[[ Records for processing open ]]

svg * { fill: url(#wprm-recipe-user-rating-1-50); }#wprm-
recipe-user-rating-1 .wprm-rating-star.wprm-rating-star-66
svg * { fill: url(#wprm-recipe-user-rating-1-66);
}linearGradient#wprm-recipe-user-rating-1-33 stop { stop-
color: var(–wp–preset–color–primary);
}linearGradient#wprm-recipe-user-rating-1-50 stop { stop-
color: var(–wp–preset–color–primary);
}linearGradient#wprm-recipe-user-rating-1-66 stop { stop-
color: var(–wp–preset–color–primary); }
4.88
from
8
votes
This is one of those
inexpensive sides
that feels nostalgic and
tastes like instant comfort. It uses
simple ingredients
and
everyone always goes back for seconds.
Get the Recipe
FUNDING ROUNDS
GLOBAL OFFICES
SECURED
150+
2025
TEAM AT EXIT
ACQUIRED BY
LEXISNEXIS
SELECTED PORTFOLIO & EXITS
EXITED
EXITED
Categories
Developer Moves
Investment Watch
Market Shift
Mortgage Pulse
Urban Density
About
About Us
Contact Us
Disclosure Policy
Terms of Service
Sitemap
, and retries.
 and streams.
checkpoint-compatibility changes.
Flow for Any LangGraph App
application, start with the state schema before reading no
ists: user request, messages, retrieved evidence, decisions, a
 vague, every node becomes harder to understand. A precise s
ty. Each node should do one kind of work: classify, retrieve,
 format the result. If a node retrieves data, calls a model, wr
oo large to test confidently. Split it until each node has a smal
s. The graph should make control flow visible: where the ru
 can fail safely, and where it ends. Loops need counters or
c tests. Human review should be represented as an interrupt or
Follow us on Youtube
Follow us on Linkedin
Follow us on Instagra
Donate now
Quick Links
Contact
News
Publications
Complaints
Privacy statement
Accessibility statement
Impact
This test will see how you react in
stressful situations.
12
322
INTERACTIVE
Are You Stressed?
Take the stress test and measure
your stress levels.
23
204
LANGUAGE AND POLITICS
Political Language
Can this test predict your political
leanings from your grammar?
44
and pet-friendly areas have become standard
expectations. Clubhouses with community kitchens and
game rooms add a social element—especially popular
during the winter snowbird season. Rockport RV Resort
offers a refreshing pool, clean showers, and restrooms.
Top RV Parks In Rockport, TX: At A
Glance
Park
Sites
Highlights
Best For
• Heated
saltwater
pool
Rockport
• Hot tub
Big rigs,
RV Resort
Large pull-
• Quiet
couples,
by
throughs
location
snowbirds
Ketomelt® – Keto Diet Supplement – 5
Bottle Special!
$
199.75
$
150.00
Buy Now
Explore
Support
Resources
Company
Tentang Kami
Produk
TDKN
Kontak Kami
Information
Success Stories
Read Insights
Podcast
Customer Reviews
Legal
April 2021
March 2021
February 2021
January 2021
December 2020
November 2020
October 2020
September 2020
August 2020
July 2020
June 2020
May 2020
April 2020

[[ Records for processing closed ]]

**Work to complete**. May I have exactly the lines from the one containing "offers a refreshing" through the last line of the data, both included?

**Result of the exercise**.
offers a refreshing pool, clean showers, and restrooms.
Top RV Parks In Rockport, TX: At A
Glance
Park
Sites
Highlights
Best For
• Heated
saltwater
pool
Rockport
• Hot tub
Big rigs,
RV Resort
Large pull-
• Quiet
couples,
by
throughs
location
snowbirds
Ketomelt® – Keto Diet Supplement – 5
Bottle Special!
$
199.75
$
150.00
Buy Now
Explore
Support
Resources
Company
Tentang Kami
Produk
TDKN
Kontak Kami
Information
Success Stories
Read Insights
Podcast
Customer Reviews
Legal
April 2021
March 2021
February 2021
January 2021
December 2020
November 2020
October 2020
September 2020
August 2020
July 2020
June 2020
May 2020
April 2020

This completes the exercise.